■ CONSIGNE 1:
Recopiez sans rien changer le passage du texte sur Gibraltar qui s'ouvre sur les mots contenant « La démocratisation du régime espagnol » et se clôt sur « sur le fond. ».

■ TEXTE SOURCE:
━━━━

Pour accélérer les conversations, les Espagnols, persuadés que Gibraltar «démographiquement et économiquement ne peut vivre sans l’Espagne», entreprirent de rendre plus difficiles les rapports entre le Rocher et les territoires voisins. Un référendum décidé par Londres eut lieu le 10 septembre; l’écrasante majorité de la population se prononça pour le «maintien volontaire des liens avec le Royaume-Uni». L’Espagne riposta par la fermeture (mai 1968) de la frontière terrestre entre le Rocher et les territoires espagnols. La mesure créa, dans l’opinion britannique, un climat d’union sacrée. Le secrétaire du Commonwealth prit, devant la Chambre des communes, l’engagement que «la Grande-Bretagne ne renoncerait en aucune circonstance à sa souveraineté sur Gibraltar contre le vœu des habitants du Rocher». La décision britannique maintenait Gilbraltar dans le Commonwealth avec une autonomie de gestion largement accordée par la nouvelle Constitution de 1969, qui accentuait la démocratisation du régime interne. Madrid protesta, y voyant «un acte gratuitement inamical envers l’Espagne, un défi à l’O.N.U., un obstacle à l’avenir de Gibraltar» ainsi qu’une violation du traité d’Utrecht. Le 6 août 1973, l’Espagne fit plus étanche encore le blocus. La Grande-Bretagne réaffirma son attitude. Les élections à l’Assemblée de Gibraltar, le 28 septembre 1976, marquèrent le succès du parti anglais (dirigé par sir Joshua Hassan, ministre principal de la Colonie) sur les partisans du dialogue avec Madrid, dont aucun des candidats ne fut élu.

La démocratisation du régime espagnol amorce une détente. Après les pourparlers de Paris (mars 1978) et de Londres (juill. 1978), l’accord, finalement non appliqué, de Lisbonne (10 avr. 1980), les négociations de 1981 et 1982 amenèrent l’Espagne à relâcher progressivement le blocus de la place, partiellement en 1982 et totalement en 1984. L’attitude du gouvernement britannique n’en fut pas modifiée sur le fond.

━━━━

■ LIGNES DE DONNÉES:

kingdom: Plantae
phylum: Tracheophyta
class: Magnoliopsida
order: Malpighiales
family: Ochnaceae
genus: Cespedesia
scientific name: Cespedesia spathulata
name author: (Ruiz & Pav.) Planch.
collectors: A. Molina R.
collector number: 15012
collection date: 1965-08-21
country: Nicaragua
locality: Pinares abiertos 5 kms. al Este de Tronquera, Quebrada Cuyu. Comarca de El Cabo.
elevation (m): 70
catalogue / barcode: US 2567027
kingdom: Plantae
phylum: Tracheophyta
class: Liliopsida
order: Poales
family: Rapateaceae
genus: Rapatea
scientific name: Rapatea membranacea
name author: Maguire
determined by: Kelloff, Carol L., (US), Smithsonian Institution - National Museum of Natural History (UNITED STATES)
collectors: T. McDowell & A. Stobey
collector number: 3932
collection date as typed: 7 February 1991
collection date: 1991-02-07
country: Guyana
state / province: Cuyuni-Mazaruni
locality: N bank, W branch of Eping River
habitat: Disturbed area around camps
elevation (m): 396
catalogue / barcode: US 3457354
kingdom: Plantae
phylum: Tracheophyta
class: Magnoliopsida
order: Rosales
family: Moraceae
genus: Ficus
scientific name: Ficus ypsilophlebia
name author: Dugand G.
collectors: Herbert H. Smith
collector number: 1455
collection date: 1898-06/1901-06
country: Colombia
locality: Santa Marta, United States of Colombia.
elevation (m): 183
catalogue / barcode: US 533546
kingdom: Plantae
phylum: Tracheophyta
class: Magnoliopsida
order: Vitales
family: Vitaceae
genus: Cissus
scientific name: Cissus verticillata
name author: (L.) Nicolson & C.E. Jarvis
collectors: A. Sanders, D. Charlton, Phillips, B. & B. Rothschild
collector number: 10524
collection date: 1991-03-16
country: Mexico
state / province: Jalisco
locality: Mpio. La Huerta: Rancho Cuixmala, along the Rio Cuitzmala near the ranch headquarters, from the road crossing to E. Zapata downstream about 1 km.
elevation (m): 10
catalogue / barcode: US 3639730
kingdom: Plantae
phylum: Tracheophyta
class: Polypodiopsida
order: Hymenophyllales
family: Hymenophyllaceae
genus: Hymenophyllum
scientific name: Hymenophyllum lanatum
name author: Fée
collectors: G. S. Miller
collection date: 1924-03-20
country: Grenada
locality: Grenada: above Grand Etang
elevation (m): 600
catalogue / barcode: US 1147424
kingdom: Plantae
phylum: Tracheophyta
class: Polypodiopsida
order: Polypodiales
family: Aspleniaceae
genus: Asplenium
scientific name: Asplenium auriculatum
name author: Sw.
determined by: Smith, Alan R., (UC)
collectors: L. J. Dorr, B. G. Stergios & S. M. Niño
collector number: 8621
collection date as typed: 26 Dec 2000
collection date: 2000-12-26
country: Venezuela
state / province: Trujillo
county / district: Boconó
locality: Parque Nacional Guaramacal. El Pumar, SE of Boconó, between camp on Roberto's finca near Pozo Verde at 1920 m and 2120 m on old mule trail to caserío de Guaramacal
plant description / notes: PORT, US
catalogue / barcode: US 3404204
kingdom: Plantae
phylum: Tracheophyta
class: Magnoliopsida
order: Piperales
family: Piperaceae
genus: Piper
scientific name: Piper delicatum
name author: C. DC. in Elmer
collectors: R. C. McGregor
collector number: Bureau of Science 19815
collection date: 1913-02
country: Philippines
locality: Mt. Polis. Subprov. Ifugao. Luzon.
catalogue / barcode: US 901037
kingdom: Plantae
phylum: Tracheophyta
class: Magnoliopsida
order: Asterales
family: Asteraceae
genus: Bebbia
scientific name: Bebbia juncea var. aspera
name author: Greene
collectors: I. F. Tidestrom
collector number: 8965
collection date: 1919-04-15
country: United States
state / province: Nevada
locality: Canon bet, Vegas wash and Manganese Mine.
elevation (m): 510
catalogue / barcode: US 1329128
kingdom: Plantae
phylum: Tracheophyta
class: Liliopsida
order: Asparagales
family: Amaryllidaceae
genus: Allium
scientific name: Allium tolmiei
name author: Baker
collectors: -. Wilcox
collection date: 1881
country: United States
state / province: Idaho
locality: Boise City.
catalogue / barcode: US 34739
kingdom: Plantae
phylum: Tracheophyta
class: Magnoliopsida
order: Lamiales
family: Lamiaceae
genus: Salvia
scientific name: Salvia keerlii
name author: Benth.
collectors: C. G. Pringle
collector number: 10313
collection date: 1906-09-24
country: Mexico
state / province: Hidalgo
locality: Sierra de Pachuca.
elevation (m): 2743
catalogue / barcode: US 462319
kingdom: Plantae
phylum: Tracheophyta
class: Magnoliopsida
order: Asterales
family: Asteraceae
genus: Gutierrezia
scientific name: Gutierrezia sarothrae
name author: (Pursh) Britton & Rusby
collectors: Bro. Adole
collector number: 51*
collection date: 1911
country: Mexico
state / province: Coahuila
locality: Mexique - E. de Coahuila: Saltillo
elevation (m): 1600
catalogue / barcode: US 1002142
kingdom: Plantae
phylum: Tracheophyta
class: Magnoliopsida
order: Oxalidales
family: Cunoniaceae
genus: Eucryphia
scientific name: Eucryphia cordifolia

━━━━

■ CONSIGNE 2:
Veuillez convertir en tableau Markdown uniquement les lignes des enregistrements, de celle qui contient « catalogue / barcode: US 901037 » jusqu'à celle qui contient « collection date: 1911 », toutes deux incluses. Placez le rang de chaque ligne dans une colonne Numéro et son texte dans une colonne Ligne, en omettant les lignes vides.

■ RÉSULTAT 1:
La démocratisation du régime espagnol amorce une détente. Après les pourparlers de Paris (mars 1978) et de Londres (juill. 1978), l’accord, finalement non appliqué, de Lisbonne (10 avr. 1980), les négociations de 1981 et 1982 amenèrent l’Espagne à relâcher progressivement le blocus de la place, partiellement en 1982 et totalement en 1984. L’attitude du gouvernement britannique n’en fut pas modifiée sur le fond.

■ RÉSULTAT 2:
| Numéro | Ligne |
|---|---|
| 1 | catalogue / barcode: US 901037 |
| 2 | kingdom: Plantae |
| 3 | phylum: Tracheophyta |
| 4 | class: Magnoliopsida |
| 5 | order: Asterales |
| 6 | family: Asteraceae |
| 7 | genus: Bebbia |
| 8 | scientific name: Bebbia juncea var. aspera |
| 9 | name author: Greene |
| 10 | collectors: I. F. Tidestrom |
| 11 | collector number: 8965 |
| 12 | collection date: 1919-04-15 |
| 13 | country: United States |
| 14 | state / province: Nevada |
| 15 | locality: Canon bet, Vegas wash and Manganese Mine. |
| 16 | elevation (m): 510 |
| 17 | catalogue / barcode: US 1329128 |
| 18 | kingdom: Plantae |
| 19 | phylum: Tracheophyta |
| 20 | class: Liliopsida |
| 21 | order: Asparagales |
| 22 | family: Amaryllidaceae |
| 23 | genus: Allium |
| 24 | scientific name: Allium tolmiei |
| 25 | name author: Baker |
| 26 | collectors: -. Wilcox |
| 27 | collection date: 1881 |
| 28 | country: United States |
| 29 | state / province: Idaho |
| 30 | locality: Boise City. |
| 31 | catalogue / barcode: US 34739 |
| 32 | kingdom: Plantae |
| 33 | phylum: Tracheophyta |
| 34 | class: Magnoliopsida |
| 35 | order: Lamiales |
| 36 | family: Lamiaceae |
| 37 | genus: Salvia |
| 38 | scientific name: Salvia keerlii |
| 39 | name author: Benth. |
| 40 | collectors: C. G. Pringle |
| 41 | collector number: 10313 |
| 42 | collection date: 1906-09-24 |
| 43 | country: Mexico |
| 44 | state / province: Hidalgo |
| 45 | locality: Sierra de Pachuca. |
| 46 | elevation (m): 2743 |
| 47 | catalogue / barcode: US 462319 |
| 48 | kingdom: Plantae |
| 49 | phylum: Tracheophyta |
| 50 | class: Magnoliopsida |
| 51 | order: Asterales |
| 52 | family: Asteraceae |
| 53 | genus: Gutierrezia |
| 54 | scientific name: Gutierrezia sarothrae |
| 55 | name author: (Pursh) Britton & Rusby |
| 56 | collectors: Bro. Adole |
| 57 | collector number: 51* |
| 58 | collection date: 1911 |